Me lanzó una mirada y luego dio media vuelta.
—Muévete.
Quizá fue por el tono de mando que se apreciaba en su voz, pero lo cierto es que fui. Nos dirigimos al extremo opuesto del estadio, donde yo me había pasado un rato sentado, y pasamos al vestíbulo. Un poli de Broward estaba frente al ascensor, y vi a varios otros formando una barrera justo por el lado exterior de la larga fila de puertas de cristal. Deb avanzó hacia el poli del ascensor y dijo:
—Soy Morgan.
El asintió y apretó el botón de subida, mirándome con una inexpresividad que lo decía todo.
—Yo también soy Morgan —le dije. Se limitó a mirarme, para después desviar la cabeza y concentrarse en las puertas de cristal.
Un sonido parecido al de una campanilla anunció la llegada del ascensor. Deborah irrumpió en él, aplastando el botón con fuerza suficiente como para que el poli diera un respingo antes de que se cerrara la puerta.
—¿A qué viene ese malhumor, hermanita? —pregunté—. ¿No es esto lo que querías hacer?
—Es pura actuación, todo el mundo lo sabe —replicó ella.

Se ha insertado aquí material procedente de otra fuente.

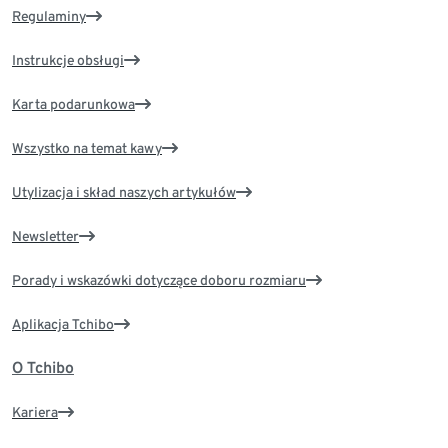
Regulaminy
Instrukcje obsługi
Karta podarunkowa
Wszystko na temat kawy
Utylizacja i skład naszych artykułów
Newsletter
Porady i wskazówki dotyczące doboru rozmiaru
Aplikacja Tchibo
O Tchibo
Kariera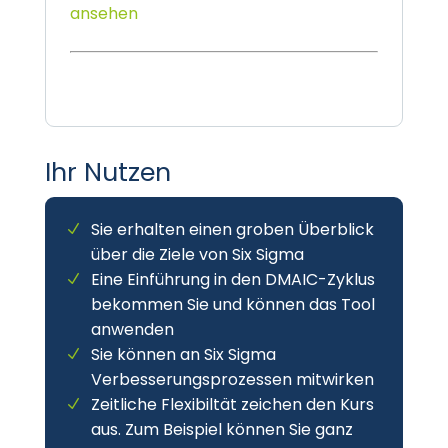
ansehen
Ihr Nutzen
Sie erhalten einen groben Überblick
über die Ziele von Six Sigma
Eine Einführung in den DMAIC-Zyklus
bekommen Sie und können das Tool
anwenden
Sie können an Six Sigma
Verbesserungsprozessen mitwirken
Zeitliche Flexibiltät zeichen den Kurs
aus. Zum Beispiel können Sie ganz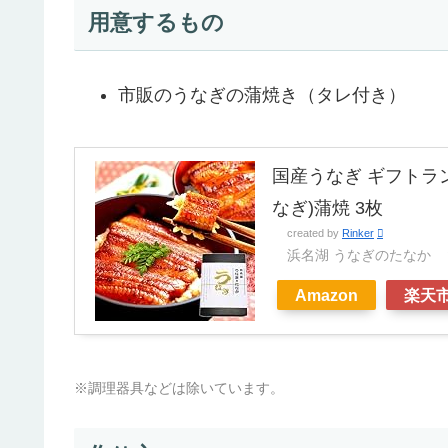
用意するもの
市販のうなぎの蒲焼き（タレ付き）
国産うなぎ ギフトラン
なぎ)蒲焼 3枚
created by
Rinker
浜名湖 うなぎのたなか 
Amazon
楽天
※調理器具などは除いています。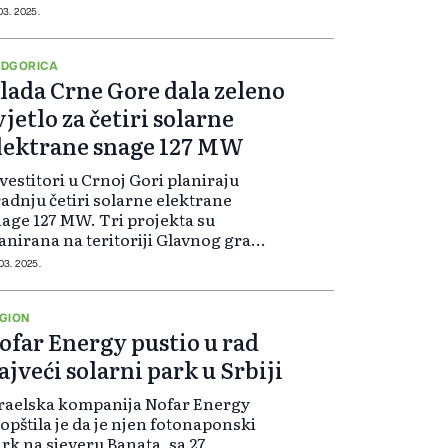
 03. 2025.
DGORICA
lada Crne Gore dala zeleno
vjetlo za četiri solarne
lektrane snage 127 MW
vestitori u Crnoj Gori planiraju
adnju četiri solarne elektrane
age 127 MW. Tri projekta su
anirana na teritoriji Glavnog grada
dgorice.
 03. 2025.
GION
ofar Energy pustio u rad
ajveći solarni park u Srbiji
raelska kompanija Nofar Energy
opštila je da je njen fotonaponski
rk na sjeveru Banata, sa 27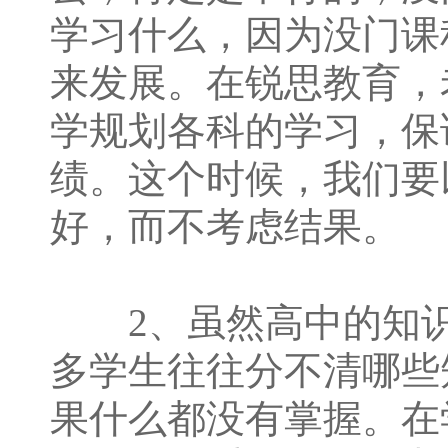
学习什么，因为没门课
来发展。在锐思教育，
学规划各科的学习，保
绩。这个时候，我们要
好，而不考虑结果。
2、虽然高中的知识
多学生往往分不清哪些
果什么都没有掌握。在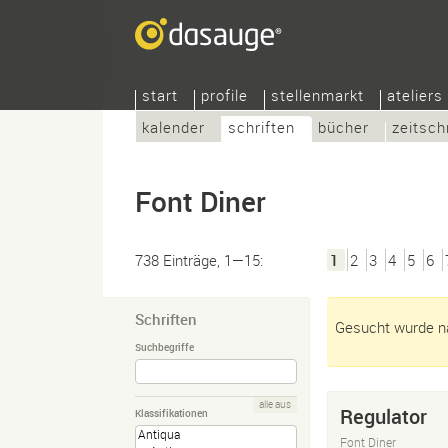
start
profile
stellenmarkt
ateliers
kalender
schriften
bücher
zeitsch
Font Diner
738 Einträge, 1—15:
1
2
3
4
5
6
Schriften
Gesucht wurde na
Suchbegriffe
alle aus
Regulator
Klassifikationen
Font Diner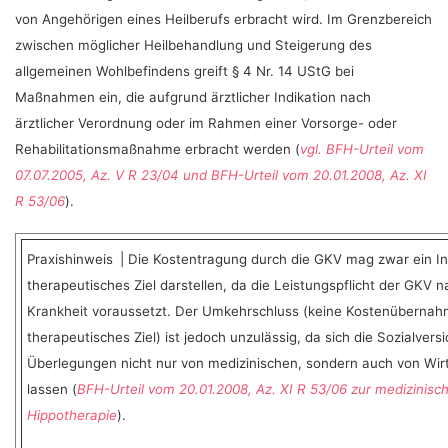
von Angehörigen eines Heilberufs erbracht wird. Im Grenzbereich
zwischen möglicher Heilbehandlung und Steigerung des
allgemeinen Wohlbefindens greift § 4 Nr. 14 UStG bei
Maßnahmen ein, die aufgrund ärztlicher Indikation nach
ärztlicher Verordnung oder im Rahmen einer Vorsorge- oder
Rehabilitationsmaßnahme erbracht werden (
vgl. BFH-Urteil vom
07.07.2005, Az. V R 23/04 und BFH-Urteil vom 20.01.2008, Az. XI
R 53/06
).
Praxishinweis | Die Kostentragung durch die GKV mag zwar ein Ind
therapeutisches Ziel darstellen, da die Leistungspflicht der GKV 
Krankheit voraussetzt. Der Umkehrschluss (keine Kostenübernahm
therapeutisches Ziel) ist jedoch unzulässig, da sich die Sozialvers
Überlegungen nicht nur von medizinischen, sondern auch von Wirt
lassen (
BFH-Urteil vom 20.01.2008, Az. XI R 53/06 zur medizinisch
Hippotherapie
).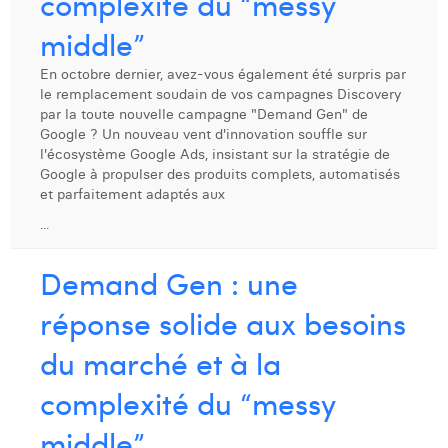
complexité du “messy
Dhan Claes
middle”
Diane Tremouroux
En octobre dernier, avez-vous également été surpris par
le remplacement soudain de vos campagnes Discovery
Edouard Polet
par la toute nouvelle campagne "Demand Gen" de
Google ? Un nouveau vent d'innovation souffle sur
Elio Civalleri
l'écosystème Google Ads, insistant sur la stratégie de
Google à propulser des produits complets, automatisés
Eliott Pousset
et parfaitement adaptés aux
...
Floriane Defacqz
Hanne Van Loock
Demand Gen : une
Janne Beke
réponse solide aux besoins
Jonas Geiregat
du marché et à la
Justine Cremer
complexité du “messy
Laura Rooseleer
middle”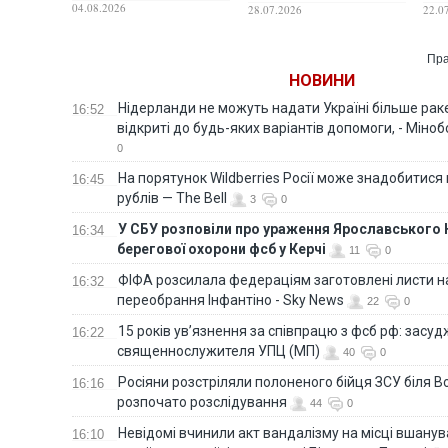
у ліс
в с
04.08.2026
28.07.2026
22.0
Обо
сто
Пра
НОВИНИ
Нідерланди не можуть надати Україні більше ракет
16:52
відкриті до будь-яких варіантів допомоги, - Міно
0
На порятунок Wildberries Росії може знадобитися
16:45
рублів — The Bell
3
0
У СБУ розповіли про ураження Ярославського 
16:34
берегової охорони фсб у Керчі
11
0
ФІФА розсилала федераціям заготовлені листи н
16:32
переобрання Інфантіно - Sky News
22
0
15 років ув’язнення за співпрацю з фсб рф: засу
16:22
священнослужителя УПЦ (МП)
40
0
Росіяни розстріляли полоненого бійця ЗСУ біля В
16:16
розпочато розслідування
44
0
Невідомі вчинили акт вандалізму на місці вшану
16:10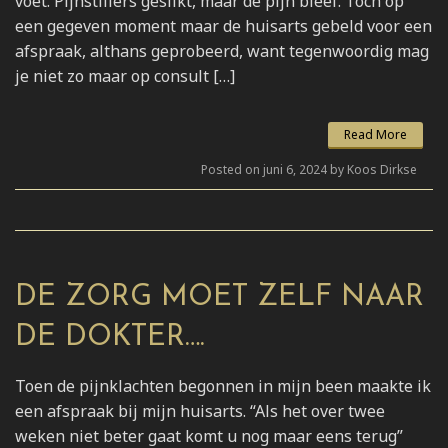
voet. Pijnstillers geslikt, maar de pijn bleef. Toch op
een gegeven moment maar de huisarts gebeld voor een
afspraak, althans geprobeerd, want tegenwoordig mag
je niet zo maar op consult […]
Read More
Posted on juni 6, 2024 by Koos Dirkse
DE ZORG MOET ZELF NAAR
DE DOKTER….
Toen de pijnklachten begonnen in mijn been maakte ik
een afspraak bij mijn huisarts. “Als het over twee
weken niet beter gaat komt u nog maar eens terug”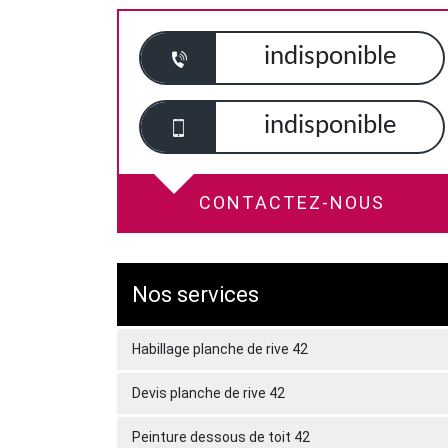
indisponible
indisponible
CONTACTEZ-NOUS
Nos services
Habillage planche de rive 42
Devis planche de rive 42
Peinture dessous de toit 42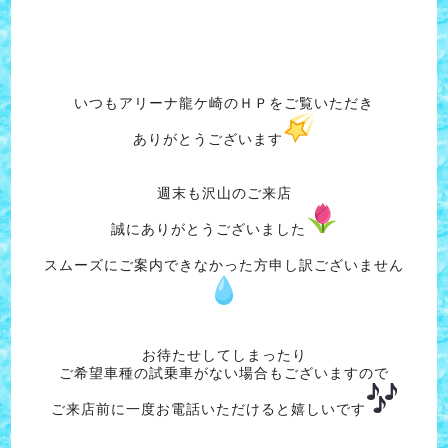
いつもアリーナ龍ケ崎のＨＰをご覧いただき
ありがとうございます
週末も沢山のご来店
誠にありがとうございました
スムーズにご案内できなかった方申し訳ございません
お待たせしてしまったり
ご希望車種の試乗車がない場合もございますので
ご来店前に一度お電話いただけると嬉しいです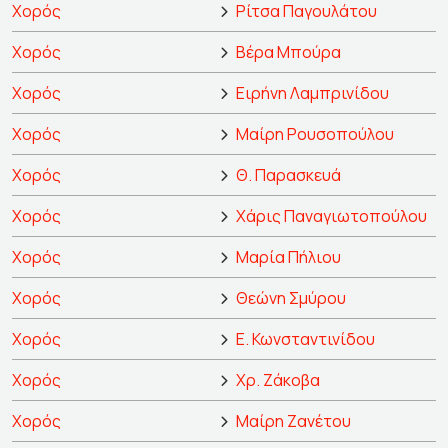
Χορός
Ρίτσα Παγουλάτου
Χορός
Βέρα Μπούρα
Χορός
Ειρήνη Λαμπρινίδου
Χορός
Μαίρη Ρουσοπούλου
Χορός
Θ. Παρασκευά
Χορός
Χάρις Παναγιωτοπούλου
Χορός
Μαρία Πήλιου
Χορός
Θεώνη Σμύρου
Χορός
Ε. Κωνσταντινίδου
Χορός
Χρ. Ζάκοβα
Χορός
Μαίρη Ζανέτου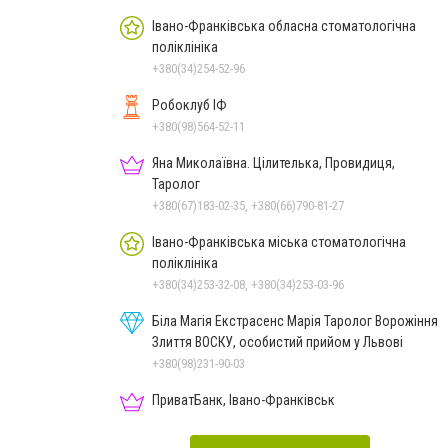
Івано-Франківська обласна стоматологічна
поліклініка
+380(34)254-52-96
Робоклуб ІФ
+380(98)564-52-11
Яна Миколаївна. Цілителька, Провидиця,
Таролог
+380(67)183-02-35, +380(66)790-81-27
Івано-Франківська міська стоматологічна
поліклініка
+380(34)253-32-08, +380(34)253-03-96
Біла Магія Екстрасенс Марія Таролог Ворожіння
Злиття ВОСКУ, особистий прийом у Львові
+380(98)231-90-03
ПриватБанк, Івано-Франківськ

—Pero representando el papel de detective —señalé.
—Esa zorra de LaGuerta ya ha metido las narices donde no la llaman —dijo entre dientes—. En cuanto termine de dar vueltas por aquí, tengo que irme de servicio al barrio de las putas.
—Oh, cielo, ¿con el trajecito sexy otra vez?
—Con el trajecito sexy —afirmó, y antes de que pudiera articular alguna palabra mágica de consuelo llegamos a la planta de oficinas y se abrieron las puertas del ascensor. Salí detrás de Deb. No tardamos mucho en encontrar la zona de personal, donde los administrativos habían recibido instrucciones de esperar hasta que su majestad la ley tuviera tiempo para dedicárselo a ellos. Había otro poli de Broward apostado en la puerta de la sala, supongo que con la intención de asegurarse de que ningún miembro del personal saliera a tomarse un café en dirección a la frontera canadiense. Deborah saludó al poli con un gesto y entró en la sala. Troté tras ella sin demasiado entusiasmo y dejé que mi mente volara hacia los problemas que tenía. Un momento después, Deb me hizo un gesto con la cabeza mientras conducía a un joven hosco, con la cara grasienta y el pelo largo y feo, hacia la puerta. De nuevo los seguí.